By Ashok Shrimali* There is no end to misery of 45 tribals of a small Goa village, Sonshi, who were arrested in April this year for protesting against air and noise pollution which villagers say is caused by thousands of trucks running via the small road in the village.
Kept in judicial lockup for nine days in April, pressure began building when they refused to sign the bail bond and their school going children protested before the Police Station.
However, cases against the tribals have not yet been withdrawn, even though the High Court of Bombay at Goa and the Goa Child Rights Commission took up suo motu cognizance of the incident.
The matter is still pending, even as the authorities have admitted in their report to the court that there was serious violation of law and that pollution was at a much higher level than the permissible limit.
A police report to the Goa administration, a copy of which is with Counterview, admits that daily 800 to 900 trucks ply through this route covering about 4,000 trips, transporting iron ore of six mining companies.
It says, “About 60 to 70 families residing at the starting point of these mines at Sonshi village next of the road are facing immense dust and sound pollution because of iron ore transportation”, adding, one of the mining companies has proposed to “increase 117 more trucks to ply through the same route.” Seeking change of route for the truckers, the report says, there also exists a school in this area, with transportation carried out next to the school.
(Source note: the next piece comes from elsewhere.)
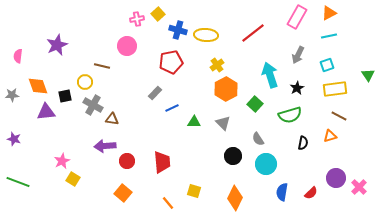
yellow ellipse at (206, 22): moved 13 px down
Pointing out that here “about 20 to 25 trucks ply in a minute through this road, leading to dust pollution”, it warns of “fatalities due to vehicular accident.”
Ravindra Vellip of mines, minerals & People (mm&P), a civil rights organization, who has taken up the tribals’ cause, says, the mining was being carried out in violation of the Supreme Court Judgment in Writ Petition 435 of 2012, in which it directed the Goa State Pollution Control Board (GSPCB) to “strictly monitor the air and water pollution in the mining areas.” Following an Aam Aadmi Party (AAP) gherao on April 26, the GSPCB, he says, “woke up from its long sleep, issuing “show cause notice to the mining companies at Sonshi.” Yet, shockingly, he adds, “The GSPCB itself allowed mining companies to violate its own norms and conditions for more than five months.”
Vellip says, “The questions arises, why did Sonshi villagers arrested? Why charges were filed against them and why they were kept in judicial lockup for about 9 days?”, underlining, “It was GSPCB who failed to act. It was the GSPCB who violated the basic fundamental right of Sonshi villagers, their right to life, to fresh air and water, right to live.”
A mm&P statement, quoting villagers, estimates that about 1,200 trucks ply daily converting about 10,000 to 12,000 daily trips through the village road, which means, “considering the average quantity of 10 tonne per truck, the total quantity of ore transported daily from six mining leases is approximately 0.1 MT per day.”
Meanwhile, in a letter to the Goa governor, with copies forwarded to the chief minister, the state police chief and senior officials of the state environment department, including the GSPCB, the local villagers have complained have sought immediate stopping of “illegal mining”.